Shopify / shipit-engine

Deployment coordination
https://shopify.engineering/introducing-shipit
MIT License
1.41k stars 144 forks source link

Retry background jobs #1353

Closed kartiki975 closed 1 month ago

kartiki975 commented 1 month ago

TLDR

This closes an internal Shopify ticket that suspects that CreateReleaseStatusesJob was failing in creating release statuses due to a potential Gtihub API error response. In actuality, bugsnag errors are related to ConcurrentJobError. Some other open errors are linked to a similar issue in CreateOnGithubJob, primarily involving temporary spikes and some 504 response errors.

In this PR, I decided to drop duplicate background jobs for CreateReleaseStatusesJob, and retry on server errors from Github if that is indeed the case.

Further thought process

These were some recommendations I made initially: Option 1: Implement a retry mechanism for both CreateOnGithubJob and CreateReleaseStatusesJob upon receiving a 504 response.

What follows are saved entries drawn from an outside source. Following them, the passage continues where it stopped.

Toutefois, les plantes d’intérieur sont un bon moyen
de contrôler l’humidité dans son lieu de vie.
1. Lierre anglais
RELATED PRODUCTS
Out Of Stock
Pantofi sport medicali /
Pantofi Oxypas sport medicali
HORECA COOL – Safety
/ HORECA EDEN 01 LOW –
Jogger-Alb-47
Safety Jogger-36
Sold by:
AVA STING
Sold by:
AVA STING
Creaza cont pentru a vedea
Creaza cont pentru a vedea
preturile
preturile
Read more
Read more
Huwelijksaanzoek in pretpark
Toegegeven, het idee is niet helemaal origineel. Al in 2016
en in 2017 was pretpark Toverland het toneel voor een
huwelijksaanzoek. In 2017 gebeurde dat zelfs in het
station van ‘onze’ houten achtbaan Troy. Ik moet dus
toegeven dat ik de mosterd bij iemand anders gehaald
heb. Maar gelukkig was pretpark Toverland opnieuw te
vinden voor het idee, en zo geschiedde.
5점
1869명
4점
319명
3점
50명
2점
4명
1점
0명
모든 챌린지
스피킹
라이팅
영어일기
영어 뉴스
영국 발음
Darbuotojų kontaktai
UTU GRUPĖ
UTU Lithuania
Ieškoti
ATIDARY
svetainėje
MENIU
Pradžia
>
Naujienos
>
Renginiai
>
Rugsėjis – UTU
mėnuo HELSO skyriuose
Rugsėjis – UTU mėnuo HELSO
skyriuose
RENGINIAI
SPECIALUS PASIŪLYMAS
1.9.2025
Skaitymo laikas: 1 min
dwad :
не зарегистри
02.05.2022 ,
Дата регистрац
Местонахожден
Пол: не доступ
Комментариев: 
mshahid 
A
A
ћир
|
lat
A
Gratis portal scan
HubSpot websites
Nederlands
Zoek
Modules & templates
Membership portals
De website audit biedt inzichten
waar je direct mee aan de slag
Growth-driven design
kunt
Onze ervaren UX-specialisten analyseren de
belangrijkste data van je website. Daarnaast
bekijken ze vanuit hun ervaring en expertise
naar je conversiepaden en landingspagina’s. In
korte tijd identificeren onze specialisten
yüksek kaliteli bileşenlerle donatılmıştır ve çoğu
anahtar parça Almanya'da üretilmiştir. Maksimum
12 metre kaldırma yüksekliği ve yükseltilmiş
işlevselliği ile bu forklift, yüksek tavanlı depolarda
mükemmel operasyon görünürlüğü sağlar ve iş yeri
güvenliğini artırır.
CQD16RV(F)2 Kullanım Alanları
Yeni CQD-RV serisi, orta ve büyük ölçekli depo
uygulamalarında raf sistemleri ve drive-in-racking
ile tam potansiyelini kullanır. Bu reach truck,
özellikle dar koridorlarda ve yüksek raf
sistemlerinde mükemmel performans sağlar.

Option 2: Schedule a periodic job to address ReleaseStatuses and CommitDeploymentStatuses with a nil github_id, ensuring that race conditions do not occur with other concurrently initiated jobs.

Option 1 seems like a good start pointing b/c it targets server errors on Github's end (including the 504 response, Octokit::GatewayTimeout) and is lower effort than Option 2; I initially attempted to target 504 only along with the existing errors but that isn't possible b/c such subclass doesn't exist. If this solution fails, Option 2 or another alternate solution can be tried in a follow up PR.

Request for reviewers

Are you against this code change? Would you recommend another solution?